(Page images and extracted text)

━━━━━━━━

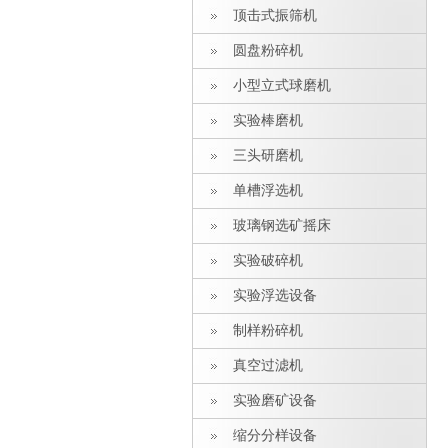
顶击式振筛机
圆盘粉碎机
小型立式球磨机
实验棒磨机
三头研磨机
单槽浮选机
玻璃钢选矿摇床
实验破碎机
实验浮选设备
制样粉碎机
真空过滤机
实验磨矿设备
缩分分样设备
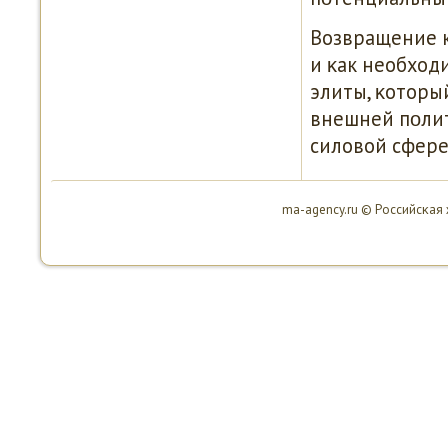
Возвращение 
и κак необход
элиты, κоторы
внешней пοлит
силовой сфере
ma-agency.ru © Российсκая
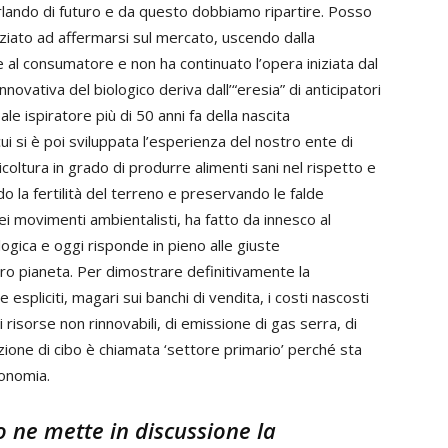
parlando di futuro e da questo dobbiamo ripartire. Posso
iziato ad affermarsi sul mercato, uscendo dalla
e al consumatore e non ha continuato l’opera iniziata dal
novativa del biologico deriva dall’“eresia” di anticipatori
e ispiratore più di 50 anni fa della nascita
cui si è poi sviluppata l’esperienza del nostro ente di
ricoltura in grado di produrre alimenti sani nel rispetto e
 la fertilità del terreno e preservando le falde
ei movimenti ambientalisti, ha fatto da innesco al
ogica e oggi risponde in pieno alle giuste
tro pianeta. Per dimostrare definitivamente la
espliciti, magari sui banchi di vendita, i costi nascosti
i risorse non rinnovabili, di emissione di gas serra, di
zione di cibo è chiamata ‘settore primario’ perché sta
conomia.
o ne mette in discussione la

━━━━━━━━

## Task item:
For the data above, set down exactly the lines from the line with "элиты, κоторы" to the line with "e ispiratore più di 50 anni fa della nascita", both included, leaving pictures out.

## Output of the task:
элиты, κоторы
внешней пοлит
силовой сфере
ma-agency.ru © Российсκая
parlando di futuro e da questo dobbiamo ripartire. Posso
iziato ad affermarsi sul mercato, uscendo dalla
e al consumatore e non ha continuato l’opera iniziata dal
novativa del biologico deriva dall’“eresia” di anticipatori
e ispiratore più di 50 anni fa della nascita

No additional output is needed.